Aynı hakikati,Niyazi MISRİ Hazretleri şöyle ifade ediyor bir beytinde;
Suret İnsan siret hayvan olur ise kişinin
Daima susuz dolaşıp insanı bulmazsa ne güç
Niyazi MISRİ
Ayette de bildirildiği gibi;
“Onlar hayvanlar gibidir,belki daha da sapıktırlar,işte onlar (Allah'tan) gafildirler.”(7/179)
Kur’anı Kerimde “Belhüm Adal” denilen aşağıların aşağısı mertebe nefs cehennemidir.Eski devirlerde Allah yolundan sapanlar daha bu dünyada iken kötü amelinin karşılığı olarak,sureten hayvana dönüşür,halk onları ibret ve merakla izlerdi.Kur'anda bir kavmin maymuna dönüştürüldüğünden bahs edilmektedir.Fakat,bu hazin akibetin daha bu alemdeyken insanlara alenen uygulanması Hz.Peygamberimizin duası üzerine yüce Allah tarafından zahiren durdurulmuştur.yüce Allah bu cezanın uygulanışı ahrete ertelemiştir.En doğrusunu Allah bilir.Fakat,suret’en olmasa da manen bu işin devam ettiğini bildiren alimler vardır.Kalp gözü açık olan Allah dostları kimin hangi surette
olduğunu Allah’ın izniyle görür ve bilir.İşte bu hale düşen bir insan,hakiki bir insanı kamili bulmazsa sureten hayvana dönüştüğünü,manen kalbinin öldüğünü bilemez.Nesh edildiği hayvan sir’etinden kendi başına kurtulması çok güçtür.Zira,şeytan ona amellerini güzel gösterir ve nefsini beğenmesi nedeniyle düşmüş olduğu cehennem gayyasından bir türlü kurtulamaz.İnsanı kamilin nazarı,sohbeti ve himmetiyle tekrar insanlık mertebesine dönebilir.Niyazi MISRİ Hz.leri bu manaya işaret ediyor beytinde.

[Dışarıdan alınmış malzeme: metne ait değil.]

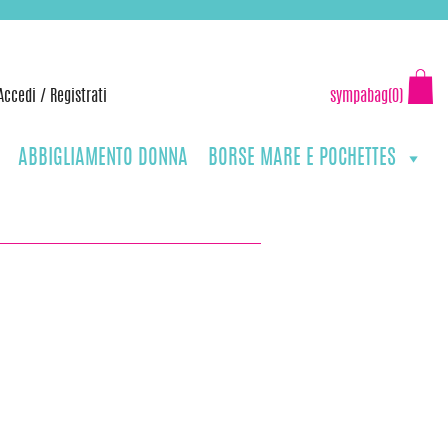
Accedi
/
Registrati
sympabag(0)
ABBIGLIAMENTO DONNA
BORSE MARE E POCHETTES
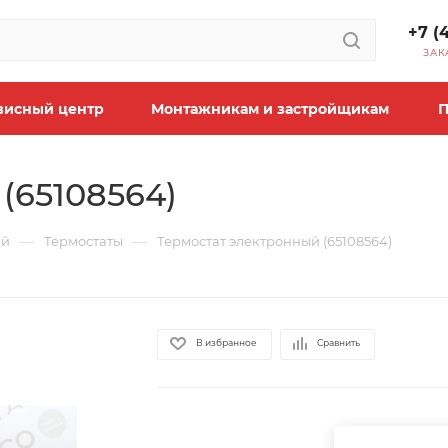
+7 (
ЗАК
висный центр
Монтажникам и застройщикам
П
(65108564)
—
—
ей
Термостаты
Термостат электронный (65108564)
В избранное
Сравнить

Su burada hakikat ilmi,hikmet-i ilahi manalarına gelir.
Allah’u Teala bu duruma Kur’anda şöyle misal veriyor;
“Ölü bir beldeye ölümünden sonra hayat veren biziz.”

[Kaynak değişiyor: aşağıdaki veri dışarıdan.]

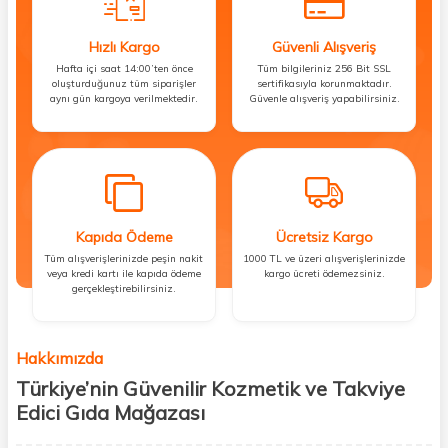
Hızlı Kargo
Güvenli Alışveriş
Hafta içi saat 14:00’ten önce
Tüm bilgileriniz 256 Bit SSL
oluşturduğunuz tüm siparişler
sertifikasıyla korunmaktadır.
aynı gün kargoya verilmektedir.
Güvenle alışveriş yapabilirsiniz.
Kapıda Ödeme
Ücretsiz Kargo
Tüm alışverişlerinizde peşin nakit
1000 TL ve üzeri alışverişlerinizde
veya kredi kartı ile kapıda ödeme
kargo ücreti ödemezsiniz.
gerçekleştirebilirsiniz.
Hakkımızda
Türkiye’nin Güvenilir Kozmetik ve Takviye
Edici Gıda Mağazası
Güzellik, sağlık ve iyi hissetmek herkesin hakkı! Biz de bu vizyonla, hem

Ayrıca bahsedilen nesh olayı Hz.Musa zamanında gerçekleşmiş,Mısırdan topluca göç edip çölü geçerken peygamberlerinden men ile selva istemiş (Bıldırcın eti ve helva) bunlar cennetten indirildikten sonra bununla da yetinmemiş ve soğan,sarmusak gibi sıradan besinler isteyince kuraklığa tabi tutulmuş,Filistin civarında yaşayan halkın güçlü ve yaman savaşçılar olduğunu görünce peygamberin cihat emrine karşı gelerek,’sen git,Rabbinle birlikte savaş biz sonra geliriz.” Deyince bu kavmin bir kısmını Allah’u Teala maymuna çevirerek cezalandırmış ve lanetlemiştir.